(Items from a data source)

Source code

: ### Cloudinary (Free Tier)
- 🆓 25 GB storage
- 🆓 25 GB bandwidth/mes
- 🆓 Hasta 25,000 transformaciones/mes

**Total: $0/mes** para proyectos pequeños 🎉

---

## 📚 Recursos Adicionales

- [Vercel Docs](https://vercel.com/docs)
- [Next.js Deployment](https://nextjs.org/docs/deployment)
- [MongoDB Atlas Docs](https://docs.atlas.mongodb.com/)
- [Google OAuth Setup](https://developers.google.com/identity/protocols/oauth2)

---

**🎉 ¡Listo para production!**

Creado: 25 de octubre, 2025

**Written task:**
Count every line in the records that holds "https" and give that count by itself.

**Written solution:**
4